ENUNCIADO DO EXERCÍCIO A → Extraia do trecho sobre Kleber Mendonça Filho, sem qualquer alteração, a parte que se inicia com as palavras "Aos 50 anos, o" e se encerra com "Prêmio do Júri.".
ENUNCIADO DO EXERCÍCIO B →
Com base no trecho sobre Kleber Mendonça Filho, responda:
(i) Que prêmio Bacurau recebeu no Festival de Cannes?
(ii) Qual é o título do primeiro documentário do cineasta, e de que ano ele é?
(iii) Em qual festival Bacurau foi exibido pela primeira vez no Brasil?

TRECHO DA FONTE →
-----
Aos 50 anos, o pernambucano Kleber Mendonça Filho é um dos principais cineastas brasileiros da atualidade. Com os filmes O Som ao Redor (2012) e Aquarius (2016), o diretor se consolidou ao trabalhar o realismo social e valores afetivos da memória. Seu novo trabalho (assinado com Juliano Dornelles), Bacurau, estreou nesta última quinta-feira (29). Em maio, o longa foi exibido no Festival de Cannes, onde ganhou o Prêmio do Júri.
Antes de se firmar como cineasta, Kleber atuou anos como crítico de cinema, tanto que seu primeiro documentário, intitulado Crítico (2008), discute esse papel e sua relação com a indústria cinematográfica. O cineasta conversou com a reportagem de GaúchaZH durante o Festival de Cinema de Gramado, que exibiu Bacurau pela primeira vez no Brasil.
A consagração em Cannes e a boa recepção para Bacurau no exterior vieram ao mesmo tempo em que, no Brasil, o governo Bolsonaro passou a questionar e alterar mecanismos de fomento e a criticar a atuação da Ancine. Como você observa esses movimentos?
-----
MATERIAL FORNECIDO →
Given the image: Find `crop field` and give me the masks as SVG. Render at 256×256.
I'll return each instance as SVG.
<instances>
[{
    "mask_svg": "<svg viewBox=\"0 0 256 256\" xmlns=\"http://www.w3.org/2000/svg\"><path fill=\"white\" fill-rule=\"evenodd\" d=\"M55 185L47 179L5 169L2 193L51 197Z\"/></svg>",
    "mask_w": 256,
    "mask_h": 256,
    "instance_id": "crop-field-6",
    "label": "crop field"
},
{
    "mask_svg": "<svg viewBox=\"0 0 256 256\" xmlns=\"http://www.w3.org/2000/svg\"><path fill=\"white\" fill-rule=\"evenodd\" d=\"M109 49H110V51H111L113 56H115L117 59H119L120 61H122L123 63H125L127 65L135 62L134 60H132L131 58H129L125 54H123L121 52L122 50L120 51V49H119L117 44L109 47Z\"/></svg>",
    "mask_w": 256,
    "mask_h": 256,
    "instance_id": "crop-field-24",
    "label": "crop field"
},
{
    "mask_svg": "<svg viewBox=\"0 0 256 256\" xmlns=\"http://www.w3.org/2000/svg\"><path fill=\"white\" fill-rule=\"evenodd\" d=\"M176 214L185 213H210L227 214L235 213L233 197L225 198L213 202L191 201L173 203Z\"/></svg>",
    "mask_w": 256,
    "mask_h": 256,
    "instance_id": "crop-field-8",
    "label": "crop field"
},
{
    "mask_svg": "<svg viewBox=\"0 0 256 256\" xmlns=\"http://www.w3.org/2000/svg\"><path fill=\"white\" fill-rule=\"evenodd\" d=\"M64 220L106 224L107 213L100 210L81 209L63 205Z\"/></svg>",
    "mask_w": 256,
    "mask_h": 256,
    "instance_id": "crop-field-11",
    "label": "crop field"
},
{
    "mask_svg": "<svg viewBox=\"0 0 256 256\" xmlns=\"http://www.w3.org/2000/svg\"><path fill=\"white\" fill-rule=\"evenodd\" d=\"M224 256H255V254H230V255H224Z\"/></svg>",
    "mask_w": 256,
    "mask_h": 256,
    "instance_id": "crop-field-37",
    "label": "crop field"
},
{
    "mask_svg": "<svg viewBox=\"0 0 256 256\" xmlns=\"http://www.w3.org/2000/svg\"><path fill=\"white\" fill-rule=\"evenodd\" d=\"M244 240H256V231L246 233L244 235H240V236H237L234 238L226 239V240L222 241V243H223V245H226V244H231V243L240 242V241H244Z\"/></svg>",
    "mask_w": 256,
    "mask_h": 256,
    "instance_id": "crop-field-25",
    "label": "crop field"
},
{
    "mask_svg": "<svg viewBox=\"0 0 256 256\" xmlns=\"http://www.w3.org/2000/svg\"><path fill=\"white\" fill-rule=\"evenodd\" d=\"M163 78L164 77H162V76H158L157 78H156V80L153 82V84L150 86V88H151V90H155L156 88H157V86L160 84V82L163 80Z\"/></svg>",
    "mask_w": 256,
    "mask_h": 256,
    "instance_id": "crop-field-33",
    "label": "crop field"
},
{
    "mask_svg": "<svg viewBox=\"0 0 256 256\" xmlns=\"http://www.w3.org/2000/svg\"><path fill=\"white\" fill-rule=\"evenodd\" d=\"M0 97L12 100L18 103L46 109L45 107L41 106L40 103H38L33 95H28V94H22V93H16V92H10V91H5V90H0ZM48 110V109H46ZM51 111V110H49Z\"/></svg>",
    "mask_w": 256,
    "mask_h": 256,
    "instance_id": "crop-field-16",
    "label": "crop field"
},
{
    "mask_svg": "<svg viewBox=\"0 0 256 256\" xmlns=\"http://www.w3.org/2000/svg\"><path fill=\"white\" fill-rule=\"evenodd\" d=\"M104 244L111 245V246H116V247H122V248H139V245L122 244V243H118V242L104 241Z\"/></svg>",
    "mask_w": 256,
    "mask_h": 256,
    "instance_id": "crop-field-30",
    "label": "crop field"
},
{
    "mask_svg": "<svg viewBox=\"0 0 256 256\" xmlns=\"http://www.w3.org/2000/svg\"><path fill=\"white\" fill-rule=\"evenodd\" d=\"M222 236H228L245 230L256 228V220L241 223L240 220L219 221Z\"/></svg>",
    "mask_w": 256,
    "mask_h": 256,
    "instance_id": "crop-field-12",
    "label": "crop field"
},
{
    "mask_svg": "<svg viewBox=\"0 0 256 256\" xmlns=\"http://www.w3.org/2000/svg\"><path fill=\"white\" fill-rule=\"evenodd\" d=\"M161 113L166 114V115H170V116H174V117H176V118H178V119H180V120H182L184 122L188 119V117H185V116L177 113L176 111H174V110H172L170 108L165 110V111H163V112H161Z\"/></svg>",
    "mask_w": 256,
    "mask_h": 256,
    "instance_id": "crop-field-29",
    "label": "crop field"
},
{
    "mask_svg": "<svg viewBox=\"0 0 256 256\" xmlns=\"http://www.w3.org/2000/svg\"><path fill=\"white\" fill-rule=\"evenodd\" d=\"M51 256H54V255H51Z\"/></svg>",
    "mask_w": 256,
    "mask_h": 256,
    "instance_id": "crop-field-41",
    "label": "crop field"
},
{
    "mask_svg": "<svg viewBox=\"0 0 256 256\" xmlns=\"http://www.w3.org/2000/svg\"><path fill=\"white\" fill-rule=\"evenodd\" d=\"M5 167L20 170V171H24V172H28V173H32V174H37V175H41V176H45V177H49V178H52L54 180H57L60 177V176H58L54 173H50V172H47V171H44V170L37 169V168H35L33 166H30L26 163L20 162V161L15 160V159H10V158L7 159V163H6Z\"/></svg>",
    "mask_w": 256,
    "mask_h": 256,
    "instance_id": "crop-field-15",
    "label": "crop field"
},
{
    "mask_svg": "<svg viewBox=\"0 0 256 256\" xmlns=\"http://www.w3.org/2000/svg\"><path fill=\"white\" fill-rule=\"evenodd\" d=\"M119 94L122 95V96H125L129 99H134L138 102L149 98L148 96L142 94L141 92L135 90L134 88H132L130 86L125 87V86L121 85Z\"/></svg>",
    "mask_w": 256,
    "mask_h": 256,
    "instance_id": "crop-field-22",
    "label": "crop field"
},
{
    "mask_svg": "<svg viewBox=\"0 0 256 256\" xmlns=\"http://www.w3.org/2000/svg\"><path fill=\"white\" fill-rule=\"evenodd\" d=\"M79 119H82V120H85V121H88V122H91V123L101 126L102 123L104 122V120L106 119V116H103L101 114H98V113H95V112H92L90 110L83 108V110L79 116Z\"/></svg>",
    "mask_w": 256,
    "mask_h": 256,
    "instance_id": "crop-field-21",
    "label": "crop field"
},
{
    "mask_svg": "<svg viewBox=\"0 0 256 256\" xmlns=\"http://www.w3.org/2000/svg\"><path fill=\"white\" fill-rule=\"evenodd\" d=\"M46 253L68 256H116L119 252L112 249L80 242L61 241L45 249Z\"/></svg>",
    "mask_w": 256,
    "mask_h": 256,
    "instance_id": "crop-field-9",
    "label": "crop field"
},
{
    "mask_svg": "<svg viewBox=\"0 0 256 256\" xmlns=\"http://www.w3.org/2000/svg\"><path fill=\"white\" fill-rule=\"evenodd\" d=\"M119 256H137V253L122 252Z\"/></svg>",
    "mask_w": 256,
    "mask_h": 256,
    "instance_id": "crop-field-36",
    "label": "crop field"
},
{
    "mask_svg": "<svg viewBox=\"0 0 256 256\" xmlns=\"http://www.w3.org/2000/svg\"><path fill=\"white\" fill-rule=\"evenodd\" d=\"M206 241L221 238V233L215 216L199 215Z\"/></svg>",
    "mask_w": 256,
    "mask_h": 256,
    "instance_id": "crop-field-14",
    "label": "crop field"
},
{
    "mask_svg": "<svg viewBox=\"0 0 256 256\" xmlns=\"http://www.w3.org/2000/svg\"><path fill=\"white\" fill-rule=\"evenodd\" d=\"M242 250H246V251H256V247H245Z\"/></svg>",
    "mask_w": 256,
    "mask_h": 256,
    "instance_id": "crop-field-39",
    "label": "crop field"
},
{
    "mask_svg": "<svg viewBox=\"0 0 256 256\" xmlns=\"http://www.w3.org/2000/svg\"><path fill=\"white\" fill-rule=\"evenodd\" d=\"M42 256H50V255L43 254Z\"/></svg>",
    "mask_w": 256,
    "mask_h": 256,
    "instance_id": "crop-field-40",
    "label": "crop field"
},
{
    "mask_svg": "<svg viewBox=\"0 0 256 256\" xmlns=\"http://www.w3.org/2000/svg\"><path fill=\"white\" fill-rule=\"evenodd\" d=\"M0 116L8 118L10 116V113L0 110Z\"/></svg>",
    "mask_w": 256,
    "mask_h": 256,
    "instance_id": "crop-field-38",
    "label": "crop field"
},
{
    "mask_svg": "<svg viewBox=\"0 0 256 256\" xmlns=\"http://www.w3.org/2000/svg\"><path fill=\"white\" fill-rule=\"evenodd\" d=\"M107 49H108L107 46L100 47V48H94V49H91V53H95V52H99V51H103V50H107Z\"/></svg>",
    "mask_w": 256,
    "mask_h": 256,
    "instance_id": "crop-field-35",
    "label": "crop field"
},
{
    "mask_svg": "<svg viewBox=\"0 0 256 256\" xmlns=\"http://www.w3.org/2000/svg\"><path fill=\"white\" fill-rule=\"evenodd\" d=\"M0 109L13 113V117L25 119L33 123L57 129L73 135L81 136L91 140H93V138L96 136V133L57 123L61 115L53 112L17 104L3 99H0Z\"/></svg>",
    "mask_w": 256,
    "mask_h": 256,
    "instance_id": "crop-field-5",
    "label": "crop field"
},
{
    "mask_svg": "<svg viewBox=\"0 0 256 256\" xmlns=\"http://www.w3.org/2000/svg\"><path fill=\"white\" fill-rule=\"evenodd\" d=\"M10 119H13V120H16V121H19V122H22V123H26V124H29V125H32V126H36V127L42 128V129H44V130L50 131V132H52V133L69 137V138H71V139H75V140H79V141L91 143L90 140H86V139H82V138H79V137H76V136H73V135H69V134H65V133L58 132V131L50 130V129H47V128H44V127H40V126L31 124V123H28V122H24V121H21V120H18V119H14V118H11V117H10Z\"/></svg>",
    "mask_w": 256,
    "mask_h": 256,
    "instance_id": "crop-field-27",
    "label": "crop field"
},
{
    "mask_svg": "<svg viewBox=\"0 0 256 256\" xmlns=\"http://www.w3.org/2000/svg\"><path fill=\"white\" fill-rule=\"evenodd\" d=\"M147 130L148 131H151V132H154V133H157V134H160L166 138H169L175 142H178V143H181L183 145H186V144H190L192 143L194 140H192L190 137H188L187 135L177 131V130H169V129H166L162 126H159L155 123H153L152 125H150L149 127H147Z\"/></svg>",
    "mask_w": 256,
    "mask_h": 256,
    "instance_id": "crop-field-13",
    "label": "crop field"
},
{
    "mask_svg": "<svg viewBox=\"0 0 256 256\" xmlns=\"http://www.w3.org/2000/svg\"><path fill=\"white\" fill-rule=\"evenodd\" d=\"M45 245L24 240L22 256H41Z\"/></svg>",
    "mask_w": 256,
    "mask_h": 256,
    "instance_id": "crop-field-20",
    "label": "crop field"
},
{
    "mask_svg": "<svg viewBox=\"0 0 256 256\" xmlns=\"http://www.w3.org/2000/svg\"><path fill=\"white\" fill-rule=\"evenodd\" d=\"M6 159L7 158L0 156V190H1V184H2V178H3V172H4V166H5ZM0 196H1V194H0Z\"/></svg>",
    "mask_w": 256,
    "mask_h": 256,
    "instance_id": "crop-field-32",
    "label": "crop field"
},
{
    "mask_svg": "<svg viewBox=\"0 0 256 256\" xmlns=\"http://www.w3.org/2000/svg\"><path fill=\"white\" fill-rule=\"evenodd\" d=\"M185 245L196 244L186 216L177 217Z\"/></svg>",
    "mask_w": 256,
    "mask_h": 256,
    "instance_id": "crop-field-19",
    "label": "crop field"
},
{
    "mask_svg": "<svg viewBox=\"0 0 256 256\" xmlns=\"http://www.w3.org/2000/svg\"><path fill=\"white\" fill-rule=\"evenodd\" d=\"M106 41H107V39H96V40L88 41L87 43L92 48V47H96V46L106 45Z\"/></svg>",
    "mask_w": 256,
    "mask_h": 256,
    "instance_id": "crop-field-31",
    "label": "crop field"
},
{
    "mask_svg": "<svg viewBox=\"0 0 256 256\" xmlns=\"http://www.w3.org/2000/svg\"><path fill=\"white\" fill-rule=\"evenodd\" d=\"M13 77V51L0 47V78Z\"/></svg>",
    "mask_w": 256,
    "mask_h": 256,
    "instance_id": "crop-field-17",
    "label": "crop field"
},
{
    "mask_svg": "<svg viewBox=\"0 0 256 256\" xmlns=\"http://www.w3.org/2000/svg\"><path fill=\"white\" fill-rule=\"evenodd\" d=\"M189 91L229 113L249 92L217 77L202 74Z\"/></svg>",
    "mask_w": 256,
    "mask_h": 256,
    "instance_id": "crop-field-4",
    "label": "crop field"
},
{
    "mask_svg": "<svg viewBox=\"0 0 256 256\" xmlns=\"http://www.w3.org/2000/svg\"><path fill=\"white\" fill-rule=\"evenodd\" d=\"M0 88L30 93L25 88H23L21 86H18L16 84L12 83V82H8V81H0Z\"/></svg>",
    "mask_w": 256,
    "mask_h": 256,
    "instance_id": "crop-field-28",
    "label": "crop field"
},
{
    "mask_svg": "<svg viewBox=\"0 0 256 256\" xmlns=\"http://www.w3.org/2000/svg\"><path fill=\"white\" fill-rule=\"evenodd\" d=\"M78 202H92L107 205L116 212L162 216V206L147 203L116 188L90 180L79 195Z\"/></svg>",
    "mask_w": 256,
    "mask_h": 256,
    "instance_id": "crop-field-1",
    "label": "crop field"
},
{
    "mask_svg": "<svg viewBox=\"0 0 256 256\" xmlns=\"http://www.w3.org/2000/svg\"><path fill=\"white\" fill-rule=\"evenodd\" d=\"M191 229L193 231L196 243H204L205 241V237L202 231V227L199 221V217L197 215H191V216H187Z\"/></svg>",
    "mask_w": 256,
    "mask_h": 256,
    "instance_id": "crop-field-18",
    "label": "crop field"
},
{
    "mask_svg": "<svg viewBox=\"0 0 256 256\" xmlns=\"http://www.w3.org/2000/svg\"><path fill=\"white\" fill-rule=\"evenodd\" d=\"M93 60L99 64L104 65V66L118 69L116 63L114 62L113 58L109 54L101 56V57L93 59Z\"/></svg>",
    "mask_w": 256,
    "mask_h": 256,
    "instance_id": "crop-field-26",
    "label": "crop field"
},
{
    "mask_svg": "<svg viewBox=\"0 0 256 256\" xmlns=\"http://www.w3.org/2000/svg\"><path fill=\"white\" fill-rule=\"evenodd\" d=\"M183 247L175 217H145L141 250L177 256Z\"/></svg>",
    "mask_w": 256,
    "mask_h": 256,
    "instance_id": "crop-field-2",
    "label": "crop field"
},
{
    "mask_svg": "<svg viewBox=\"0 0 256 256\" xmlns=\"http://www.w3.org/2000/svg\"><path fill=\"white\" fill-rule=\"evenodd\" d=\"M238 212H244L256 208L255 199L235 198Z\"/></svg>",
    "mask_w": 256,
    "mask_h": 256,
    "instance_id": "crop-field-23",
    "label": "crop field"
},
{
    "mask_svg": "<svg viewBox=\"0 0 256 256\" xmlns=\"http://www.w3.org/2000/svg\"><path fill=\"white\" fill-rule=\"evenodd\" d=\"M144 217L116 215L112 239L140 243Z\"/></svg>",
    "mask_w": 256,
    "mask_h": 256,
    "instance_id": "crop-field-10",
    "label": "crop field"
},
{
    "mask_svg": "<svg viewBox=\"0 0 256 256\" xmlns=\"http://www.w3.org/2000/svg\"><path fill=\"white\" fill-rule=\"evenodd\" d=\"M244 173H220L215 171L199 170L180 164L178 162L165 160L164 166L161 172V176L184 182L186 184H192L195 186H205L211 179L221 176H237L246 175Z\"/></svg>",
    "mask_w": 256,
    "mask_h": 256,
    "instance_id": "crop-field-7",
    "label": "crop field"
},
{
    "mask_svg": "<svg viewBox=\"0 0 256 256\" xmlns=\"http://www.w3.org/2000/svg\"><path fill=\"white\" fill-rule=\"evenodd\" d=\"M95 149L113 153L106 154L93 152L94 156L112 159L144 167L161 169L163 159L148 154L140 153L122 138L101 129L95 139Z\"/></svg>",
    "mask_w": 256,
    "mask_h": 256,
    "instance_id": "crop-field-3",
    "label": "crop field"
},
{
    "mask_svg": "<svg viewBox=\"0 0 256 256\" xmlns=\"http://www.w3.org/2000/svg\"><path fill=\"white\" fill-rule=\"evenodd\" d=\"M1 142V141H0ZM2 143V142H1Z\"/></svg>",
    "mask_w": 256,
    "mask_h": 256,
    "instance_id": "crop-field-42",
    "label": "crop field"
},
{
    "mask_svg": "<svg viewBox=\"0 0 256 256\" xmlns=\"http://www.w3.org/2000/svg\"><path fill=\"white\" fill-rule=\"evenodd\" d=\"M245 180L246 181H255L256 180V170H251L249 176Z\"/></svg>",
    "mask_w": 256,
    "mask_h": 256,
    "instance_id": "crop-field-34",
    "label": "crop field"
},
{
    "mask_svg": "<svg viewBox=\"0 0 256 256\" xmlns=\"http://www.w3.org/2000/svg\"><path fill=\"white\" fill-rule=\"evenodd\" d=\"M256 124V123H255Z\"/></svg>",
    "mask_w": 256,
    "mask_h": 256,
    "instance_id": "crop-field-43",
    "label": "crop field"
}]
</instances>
-----
RESPOSTA ESCRITA A →
Aos 50 anos, o pernambucano Kleber Mendonça Filho é um dos principais cineastas brasileiros da atualidade. Com os filmes O Som ao Redor (2012) e Aquarius (2016), o diretor se consolidou ao trabalhar o realismo social e valores afetivos da memória. Seu novo trabalho (assinado com Juliano Dornelles), Bacurau, estreou nesta última quinta-feira (29). Em maio, o longa foi exibido no Festival de Cannes, onde ganhou o Prêmio do Júri.

RESPOSTA ESCRITA B →
(i) O Prêmio do Júri.
(ii) Crítico, de 2008.
(iii) No Festival de Cinema de Gramado.